Hillsborough Gallery of Arts in Hillsborough, NC, Features Works by Chris Graebner,
Lolette Guthrie & Pringle Teetor

The Hillsborough Gallery of Arts in Hillsborough, NC, will present the exhibit, Explorations, featuring paintings by Chris Graebner & Lolette Guthrie and blown glass by Pringle Teetor, on view from Sept. 30 through Oct. 23, 2011. A reception will be held on Sept. 30, from 6-9pm.
About her creative explorations, painter Chris Graebner says, “for the past year, I’ve been exploring different media and different tools for expressing my ideas. I stumbled on cold wax technique and liked the way it mixed with oil paint and added translucency to the color. But I’ve found that cold wax works better with a palette knife than a brush, which means working bigger and looser than I’m used to. This summer I’ve begun doing some scratch-board work, a technique I learned about in botanical art classes but had never done.” Graebner says she likes to take everyday things and approach them from a different angle.

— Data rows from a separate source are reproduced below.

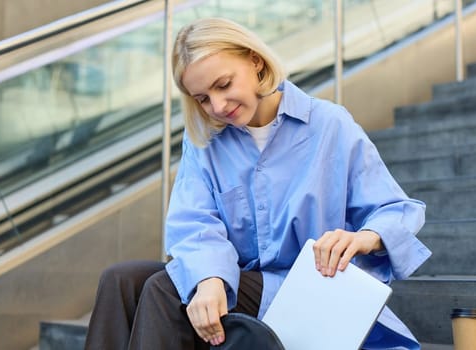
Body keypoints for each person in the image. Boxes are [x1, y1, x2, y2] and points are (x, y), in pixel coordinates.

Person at [84, 17, 431, 350]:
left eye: (223, 85)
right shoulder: (204, 143)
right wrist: (209, 278)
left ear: (256, 62)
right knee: (121, 280)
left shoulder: (329, 125)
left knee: (166, 289)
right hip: (242, 285)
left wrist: (361, 238)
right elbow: (193, 223)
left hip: (317, 292)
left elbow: (396, 210)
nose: (217, 106)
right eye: (202, 98)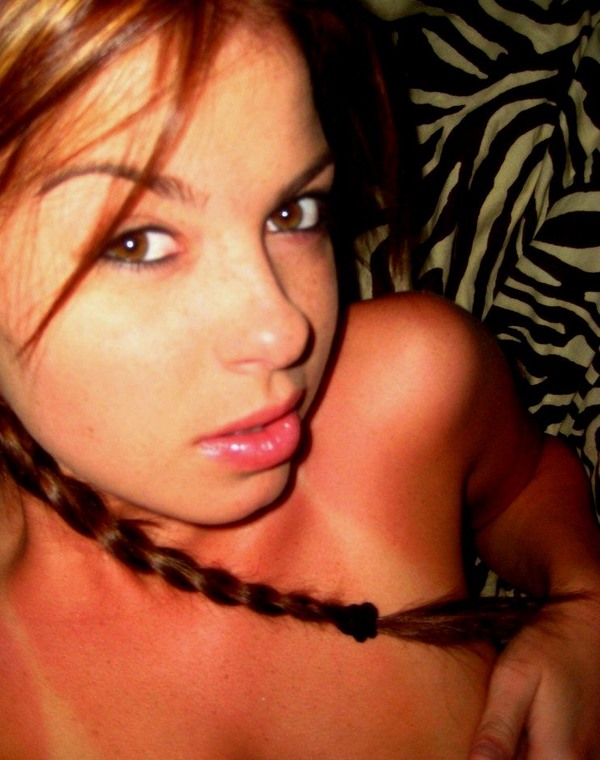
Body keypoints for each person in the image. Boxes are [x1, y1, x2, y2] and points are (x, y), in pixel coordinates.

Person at [0, 0, 598, 757]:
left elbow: (524, 483)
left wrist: (585, 601)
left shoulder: (409, 385)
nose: (284, 330)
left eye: (293, 212)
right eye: (138, 242)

“I work mostly from photographs that I’ve taken either locally or while travelling,” says Graebner, adding. “I work with them in Photoshop until I have the composition I want and then use that as the basis for my painting.” Graebner says she didn’t start out to become an artist: “I started out to be a writer and then a scientist, but I kept coming back to art; I just couldn’t help myself!”

For Lolette Guthrie, who paints both abstract and representational canvases, painting is about creating exciting, thought-provoking visual metaphors that celebrate the world’s beauty and diversity. “The driving forces in my art and my life are a love of nature and a love of teaching,” she says, adding, “I find that making art and teaching both require constant experimentation, evaluation, and revision, and an ability to take a leap of faith. When I begin a painting, I generally have an idea of where I’m going, but the painting invariably takes on a life of its own, and I find myself reacting to what’s on the canvas rather that what’s in my mind.”

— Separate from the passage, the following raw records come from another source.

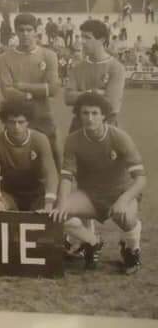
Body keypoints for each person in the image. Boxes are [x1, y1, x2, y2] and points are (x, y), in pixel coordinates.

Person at [50, 93, 145, 274]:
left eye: (95, 113)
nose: (90, 118)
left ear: (104, 115)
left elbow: (141, 178)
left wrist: (124, 200)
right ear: (79, 115)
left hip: (120, 193)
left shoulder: (119, 137)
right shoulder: (73, 140)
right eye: (85, 113)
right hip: (90, 196)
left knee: (125, 216)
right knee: (58, 215)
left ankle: (132, 249)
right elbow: (66, 177)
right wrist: (61, 204)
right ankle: (92, 241)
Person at [0, 13, 60, 166]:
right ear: (16, 32)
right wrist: (35, 93)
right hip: (16, 120)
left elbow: (53, 89)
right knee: (19, 164)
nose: (25, 34)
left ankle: (55, 190)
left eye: (29, 30)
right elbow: (7, 92)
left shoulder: (49, 55)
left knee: (52, 162)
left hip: (43, 116)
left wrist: (22, 86)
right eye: (21, 30)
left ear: (35, 31)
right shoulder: (5, 58)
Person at [0, 99, 58, 212]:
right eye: (12, 122)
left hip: (36, 192)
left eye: (21, 122)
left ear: (28, 122)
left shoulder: (40, 139)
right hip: (8, 193)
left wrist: (49, 202)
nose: (16, 127)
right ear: (4, 122)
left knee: (52, 208)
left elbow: (50, 173)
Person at [65, 20, 125, 132]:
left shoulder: (116, 68)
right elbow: (68, 98)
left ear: (101, 39)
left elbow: (112, 103)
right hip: (79, 127)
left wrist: (81, 96)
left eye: (87, 37)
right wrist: (95, 92)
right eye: (82, 37)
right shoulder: (77, 67)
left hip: (107, 126)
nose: (82, 41)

As to why she feels compelled to paint, Guthrie says, “the concentrated stillness of making and manipulating marks on a canvas is a form of meditation. It nourishes my soul; I need to paint to feel whole.”

Pringle Teetor calls herself an accidental glass blower. On a whim, she tried glassblowing and was instantly hooked by the molten glass on the pipe and the energy and constant motion needed to create a finished piece. “The properties of hand-worked glass are at any time hot, cold, fluid, soft, brittle or hard,” she says.

“This metamorphosis can take place instantly. You use your hand to form a piece, but you can’t touch it,” explains Teetor. “In seconds of heat, the piece on your pipe can be a work of art or a mess worthy only of the scrap bucket. There is no going back if you miss your limit. It can be physically challenging and exhausting, a silently choreographed dance of heat and motion.”

Teetor says the melding of color, light, shape and composition provides an endless outlet for her creative spirit. She sums up her work saying, “to capture the emotion and dance of light and color in a solid object is to enlighten.”

Hillsborough Gallery of Arts is owned and operated by 22 local artists and features painting, metal sculpture, photography, blown glass, kiln-formed glass, jewelry, turned wood, handcrafted furniture, pottery, quilts and fiber arts.